You can buy high speed low power 64MB DRAMs for like $3 and low end FPGAs/CPLDs are similarly cheap. You'd spend more money on voltage shifters, they're even cheaper but you'd need so damn many of them for all 200 pins! I can't foresee any part that costs more than $5 unless you need a beefier FPGA to control all the little routing FPGAs/CPLDs and SD interface, and those are about $15.
You can check PCB printing prices at pad2pad. I don't know what the exact dimensions are, but for 4x8" @ 50 units they're only $8.
Teh assembly is where it can get expensive unless you do it yourself with masks and an oven.

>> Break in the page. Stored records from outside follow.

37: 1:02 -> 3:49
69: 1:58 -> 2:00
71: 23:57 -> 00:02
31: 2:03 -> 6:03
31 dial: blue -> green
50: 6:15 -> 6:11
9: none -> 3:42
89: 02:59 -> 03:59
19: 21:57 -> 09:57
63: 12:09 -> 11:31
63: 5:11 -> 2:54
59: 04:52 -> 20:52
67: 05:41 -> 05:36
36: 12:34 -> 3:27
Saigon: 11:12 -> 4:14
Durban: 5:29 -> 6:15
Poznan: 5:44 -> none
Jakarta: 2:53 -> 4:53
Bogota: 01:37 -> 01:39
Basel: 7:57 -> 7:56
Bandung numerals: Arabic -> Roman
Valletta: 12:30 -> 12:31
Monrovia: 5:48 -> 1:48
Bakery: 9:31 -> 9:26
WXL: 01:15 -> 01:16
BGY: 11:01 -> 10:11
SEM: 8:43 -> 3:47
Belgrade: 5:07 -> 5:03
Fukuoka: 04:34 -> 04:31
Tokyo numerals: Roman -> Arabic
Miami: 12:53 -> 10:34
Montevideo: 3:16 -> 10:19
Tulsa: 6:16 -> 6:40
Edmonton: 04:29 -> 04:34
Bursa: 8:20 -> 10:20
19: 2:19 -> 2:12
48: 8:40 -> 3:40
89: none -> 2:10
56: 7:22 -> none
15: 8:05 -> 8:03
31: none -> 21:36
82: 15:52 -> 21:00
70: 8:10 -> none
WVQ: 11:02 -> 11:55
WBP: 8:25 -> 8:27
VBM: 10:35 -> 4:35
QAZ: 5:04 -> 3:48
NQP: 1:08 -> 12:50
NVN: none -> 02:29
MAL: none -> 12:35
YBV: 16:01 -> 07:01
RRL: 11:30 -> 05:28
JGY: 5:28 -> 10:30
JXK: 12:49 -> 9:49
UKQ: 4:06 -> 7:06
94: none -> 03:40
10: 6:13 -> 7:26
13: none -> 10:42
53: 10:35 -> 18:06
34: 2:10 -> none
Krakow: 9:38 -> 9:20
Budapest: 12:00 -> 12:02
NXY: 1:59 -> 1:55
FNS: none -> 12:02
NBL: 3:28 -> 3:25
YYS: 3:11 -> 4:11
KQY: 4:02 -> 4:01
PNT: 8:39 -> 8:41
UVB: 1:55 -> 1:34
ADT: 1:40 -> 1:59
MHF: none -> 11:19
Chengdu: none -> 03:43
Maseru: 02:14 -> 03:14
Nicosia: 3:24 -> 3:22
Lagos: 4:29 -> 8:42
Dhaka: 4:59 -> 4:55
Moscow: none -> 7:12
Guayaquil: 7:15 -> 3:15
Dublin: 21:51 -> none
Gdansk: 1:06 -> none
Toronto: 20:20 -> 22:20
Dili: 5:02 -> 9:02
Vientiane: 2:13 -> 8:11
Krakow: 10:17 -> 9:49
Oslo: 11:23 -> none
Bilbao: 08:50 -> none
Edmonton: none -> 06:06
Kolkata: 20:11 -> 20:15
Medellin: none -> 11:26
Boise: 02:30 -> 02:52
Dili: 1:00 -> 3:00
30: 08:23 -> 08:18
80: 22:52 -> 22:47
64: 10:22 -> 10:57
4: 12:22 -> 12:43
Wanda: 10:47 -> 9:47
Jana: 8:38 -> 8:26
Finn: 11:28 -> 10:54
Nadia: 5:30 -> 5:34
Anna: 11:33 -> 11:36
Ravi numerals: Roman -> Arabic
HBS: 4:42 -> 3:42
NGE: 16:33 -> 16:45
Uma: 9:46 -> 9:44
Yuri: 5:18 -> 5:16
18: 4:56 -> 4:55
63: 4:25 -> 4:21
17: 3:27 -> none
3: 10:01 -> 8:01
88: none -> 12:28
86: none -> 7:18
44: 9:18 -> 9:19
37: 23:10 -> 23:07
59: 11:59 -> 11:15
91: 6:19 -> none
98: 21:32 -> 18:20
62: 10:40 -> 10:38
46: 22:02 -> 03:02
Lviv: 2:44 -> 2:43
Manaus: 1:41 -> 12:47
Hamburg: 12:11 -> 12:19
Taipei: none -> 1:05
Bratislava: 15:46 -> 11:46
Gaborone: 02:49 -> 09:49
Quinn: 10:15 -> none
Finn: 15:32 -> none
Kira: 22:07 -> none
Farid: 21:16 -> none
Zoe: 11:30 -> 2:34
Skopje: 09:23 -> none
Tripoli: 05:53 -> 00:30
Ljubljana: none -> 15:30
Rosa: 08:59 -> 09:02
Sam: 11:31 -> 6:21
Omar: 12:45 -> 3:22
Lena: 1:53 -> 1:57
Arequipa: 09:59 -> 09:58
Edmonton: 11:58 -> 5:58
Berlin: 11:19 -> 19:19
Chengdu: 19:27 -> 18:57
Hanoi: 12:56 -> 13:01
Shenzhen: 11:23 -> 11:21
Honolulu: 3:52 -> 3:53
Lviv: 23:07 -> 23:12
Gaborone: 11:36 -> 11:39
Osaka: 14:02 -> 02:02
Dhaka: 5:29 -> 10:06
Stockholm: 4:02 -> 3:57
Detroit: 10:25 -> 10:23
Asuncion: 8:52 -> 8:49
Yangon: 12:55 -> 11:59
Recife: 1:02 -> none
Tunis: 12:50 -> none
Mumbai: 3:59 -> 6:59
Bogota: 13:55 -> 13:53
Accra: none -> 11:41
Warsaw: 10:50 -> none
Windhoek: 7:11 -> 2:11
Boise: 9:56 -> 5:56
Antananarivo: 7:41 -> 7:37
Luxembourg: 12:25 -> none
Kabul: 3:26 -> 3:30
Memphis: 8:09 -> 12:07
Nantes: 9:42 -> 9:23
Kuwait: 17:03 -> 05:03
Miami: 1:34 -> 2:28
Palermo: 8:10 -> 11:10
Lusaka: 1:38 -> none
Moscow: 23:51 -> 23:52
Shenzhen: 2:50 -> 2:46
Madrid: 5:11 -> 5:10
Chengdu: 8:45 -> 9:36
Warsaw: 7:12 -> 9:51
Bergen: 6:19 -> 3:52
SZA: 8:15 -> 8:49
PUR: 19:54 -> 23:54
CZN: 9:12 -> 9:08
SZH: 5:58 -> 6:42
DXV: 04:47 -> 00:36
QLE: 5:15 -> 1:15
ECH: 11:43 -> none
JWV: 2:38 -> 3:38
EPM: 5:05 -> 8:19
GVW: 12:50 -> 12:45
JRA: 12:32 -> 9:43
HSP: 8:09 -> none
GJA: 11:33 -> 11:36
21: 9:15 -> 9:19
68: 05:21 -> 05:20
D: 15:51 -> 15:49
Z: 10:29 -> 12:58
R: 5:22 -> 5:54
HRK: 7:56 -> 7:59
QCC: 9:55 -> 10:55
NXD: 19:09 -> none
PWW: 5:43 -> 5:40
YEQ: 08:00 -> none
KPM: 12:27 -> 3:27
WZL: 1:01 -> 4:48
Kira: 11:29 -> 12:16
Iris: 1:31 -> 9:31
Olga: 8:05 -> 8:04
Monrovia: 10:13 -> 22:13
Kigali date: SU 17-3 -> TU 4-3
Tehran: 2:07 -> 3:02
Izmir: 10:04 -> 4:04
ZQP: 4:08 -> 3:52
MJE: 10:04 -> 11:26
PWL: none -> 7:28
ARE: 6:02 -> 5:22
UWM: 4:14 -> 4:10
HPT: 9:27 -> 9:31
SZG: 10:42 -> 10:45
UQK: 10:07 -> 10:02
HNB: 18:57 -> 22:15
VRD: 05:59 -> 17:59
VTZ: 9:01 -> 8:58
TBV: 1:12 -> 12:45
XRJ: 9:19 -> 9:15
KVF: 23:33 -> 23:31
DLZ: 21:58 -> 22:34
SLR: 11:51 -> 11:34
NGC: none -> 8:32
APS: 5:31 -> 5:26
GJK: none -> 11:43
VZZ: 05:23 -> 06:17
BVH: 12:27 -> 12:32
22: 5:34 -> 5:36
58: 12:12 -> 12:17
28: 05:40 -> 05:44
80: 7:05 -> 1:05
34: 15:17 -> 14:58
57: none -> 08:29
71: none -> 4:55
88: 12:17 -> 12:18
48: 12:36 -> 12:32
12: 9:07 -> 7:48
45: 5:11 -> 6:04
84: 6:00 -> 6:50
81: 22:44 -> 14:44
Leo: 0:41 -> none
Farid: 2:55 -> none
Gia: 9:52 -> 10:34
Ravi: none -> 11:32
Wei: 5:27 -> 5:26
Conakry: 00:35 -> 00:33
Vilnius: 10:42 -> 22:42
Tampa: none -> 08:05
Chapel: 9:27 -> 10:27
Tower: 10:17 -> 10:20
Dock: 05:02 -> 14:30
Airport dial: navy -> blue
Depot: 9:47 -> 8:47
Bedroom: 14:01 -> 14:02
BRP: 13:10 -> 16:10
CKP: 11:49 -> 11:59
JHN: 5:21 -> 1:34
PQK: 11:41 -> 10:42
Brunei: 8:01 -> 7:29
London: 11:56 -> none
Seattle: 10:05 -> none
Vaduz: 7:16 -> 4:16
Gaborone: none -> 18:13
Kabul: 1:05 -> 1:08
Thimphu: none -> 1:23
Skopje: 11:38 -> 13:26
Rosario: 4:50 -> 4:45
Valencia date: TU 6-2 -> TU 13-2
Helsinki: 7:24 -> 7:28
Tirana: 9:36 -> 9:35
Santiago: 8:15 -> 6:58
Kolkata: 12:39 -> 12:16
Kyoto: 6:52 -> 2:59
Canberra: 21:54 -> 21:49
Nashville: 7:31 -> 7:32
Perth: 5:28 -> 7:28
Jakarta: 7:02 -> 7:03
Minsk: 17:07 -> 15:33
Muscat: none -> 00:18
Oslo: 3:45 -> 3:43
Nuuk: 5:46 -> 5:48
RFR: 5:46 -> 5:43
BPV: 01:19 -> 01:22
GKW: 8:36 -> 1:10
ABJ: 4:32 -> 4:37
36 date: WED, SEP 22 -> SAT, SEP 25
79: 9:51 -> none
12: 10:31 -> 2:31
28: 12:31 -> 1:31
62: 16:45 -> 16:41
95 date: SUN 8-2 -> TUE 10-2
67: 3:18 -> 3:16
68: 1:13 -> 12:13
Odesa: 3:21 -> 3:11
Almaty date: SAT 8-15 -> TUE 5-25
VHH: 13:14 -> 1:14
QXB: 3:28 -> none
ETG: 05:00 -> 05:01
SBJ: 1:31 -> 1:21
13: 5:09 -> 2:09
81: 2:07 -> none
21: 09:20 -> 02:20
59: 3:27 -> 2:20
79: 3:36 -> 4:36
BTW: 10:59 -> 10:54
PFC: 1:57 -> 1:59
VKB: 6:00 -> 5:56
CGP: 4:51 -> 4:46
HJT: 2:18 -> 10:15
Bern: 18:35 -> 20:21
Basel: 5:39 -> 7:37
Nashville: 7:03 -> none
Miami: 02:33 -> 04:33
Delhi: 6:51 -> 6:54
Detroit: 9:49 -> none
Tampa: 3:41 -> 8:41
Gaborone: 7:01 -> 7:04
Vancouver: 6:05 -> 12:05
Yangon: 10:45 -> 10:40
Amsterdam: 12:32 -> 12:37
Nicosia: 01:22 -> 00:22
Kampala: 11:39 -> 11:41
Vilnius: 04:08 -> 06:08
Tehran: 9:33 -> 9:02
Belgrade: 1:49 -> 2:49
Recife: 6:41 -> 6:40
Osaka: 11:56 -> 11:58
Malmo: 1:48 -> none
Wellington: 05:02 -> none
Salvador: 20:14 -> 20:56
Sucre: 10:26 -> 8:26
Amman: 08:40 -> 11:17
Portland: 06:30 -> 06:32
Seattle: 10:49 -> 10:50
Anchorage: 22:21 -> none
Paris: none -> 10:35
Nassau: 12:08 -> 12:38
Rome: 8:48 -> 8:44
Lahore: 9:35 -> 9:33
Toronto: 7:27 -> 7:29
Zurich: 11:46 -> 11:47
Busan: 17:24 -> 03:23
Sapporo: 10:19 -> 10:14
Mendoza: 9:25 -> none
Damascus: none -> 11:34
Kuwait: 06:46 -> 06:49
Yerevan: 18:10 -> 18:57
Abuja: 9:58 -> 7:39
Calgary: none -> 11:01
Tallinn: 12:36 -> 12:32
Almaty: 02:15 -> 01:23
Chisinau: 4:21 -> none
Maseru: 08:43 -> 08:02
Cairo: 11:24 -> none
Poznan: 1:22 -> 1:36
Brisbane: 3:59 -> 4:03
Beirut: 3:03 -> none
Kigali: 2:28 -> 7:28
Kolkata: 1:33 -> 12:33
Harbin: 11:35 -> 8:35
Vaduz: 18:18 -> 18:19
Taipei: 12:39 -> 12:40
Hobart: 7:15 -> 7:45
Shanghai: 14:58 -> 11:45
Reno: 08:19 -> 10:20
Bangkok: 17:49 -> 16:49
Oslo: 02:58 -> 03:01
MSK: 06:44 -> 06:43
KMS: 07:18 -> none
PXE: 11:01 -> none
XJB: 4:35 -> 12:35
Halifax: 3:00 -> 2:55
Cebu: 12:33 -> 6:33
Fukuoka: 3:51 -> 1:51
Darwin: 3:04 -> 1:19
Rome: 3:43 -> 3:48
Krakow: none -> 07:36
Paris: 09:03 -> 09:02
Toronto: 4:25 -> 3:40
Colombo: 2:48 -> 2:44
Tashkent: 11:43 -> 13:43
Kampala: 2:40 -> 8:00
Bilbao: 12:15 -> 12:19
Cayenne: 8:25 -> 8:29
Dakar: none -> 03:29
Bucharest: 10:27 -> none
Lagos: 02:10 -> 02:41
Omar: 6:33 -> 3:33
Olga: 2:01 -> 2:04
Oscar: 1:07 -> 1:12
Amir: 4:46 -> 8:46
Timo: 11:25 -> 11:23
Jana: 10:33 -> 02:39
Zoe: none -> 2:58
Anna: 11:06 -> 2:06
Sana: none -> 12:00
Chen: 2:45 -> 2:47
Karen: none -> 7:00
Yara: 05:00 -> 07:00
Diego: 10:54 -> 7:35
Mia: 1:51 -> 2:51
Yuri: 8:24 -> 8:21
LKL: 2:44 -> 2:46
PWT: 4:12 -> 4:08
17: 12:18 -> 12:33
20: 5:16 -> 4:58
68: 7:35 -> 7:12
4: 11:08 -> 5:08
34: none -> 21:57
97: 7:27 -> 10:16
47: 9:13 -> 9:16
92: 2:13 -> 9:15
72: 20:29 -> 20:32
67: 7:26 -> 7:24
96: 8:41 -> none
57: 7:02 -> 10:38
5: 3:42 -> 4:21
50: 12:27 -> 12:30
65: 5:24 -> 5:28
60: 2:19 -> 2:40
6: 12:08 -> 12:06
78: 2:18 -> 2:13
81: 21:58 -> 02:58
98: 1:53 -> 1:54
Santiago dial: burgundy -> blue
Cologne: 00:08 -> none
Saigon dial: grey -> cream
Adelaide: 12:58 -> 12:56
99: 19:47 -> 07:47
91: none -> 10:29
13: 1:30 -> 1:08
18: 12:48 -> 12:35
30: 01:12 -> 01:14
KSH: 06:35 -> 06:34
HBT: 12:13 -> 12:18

And this assumes we can get the necessary engineering help for free or at a steep discount. If you bribed krikzz or went to a firm you're looking at tens of thousands of dollar. And the parts/manufacturing to build a prototype or two would run you $500 - $1000.
But once you have the design drawings the parts themselves are inexpensive. And those are today's prices. By the time it goes into production a non-profit venture could probably break even at $100 each if the development and assembly costs can be kept down.
I'm sure it will happen eventually and have purchased an AES in anticipation while they're cheap. The only question is if it's going to be a crummy chinese device, an expensive proprietary cart, or a crowdfunded opensource project.
Just throwing that out there since the idea's been kicking around in my head awhile. The technology has gotten to the point where something like this is starting to look feasible. If a couple of engineers more competent than me can get onboard, and people are willing to donate for the development costs, it can happen.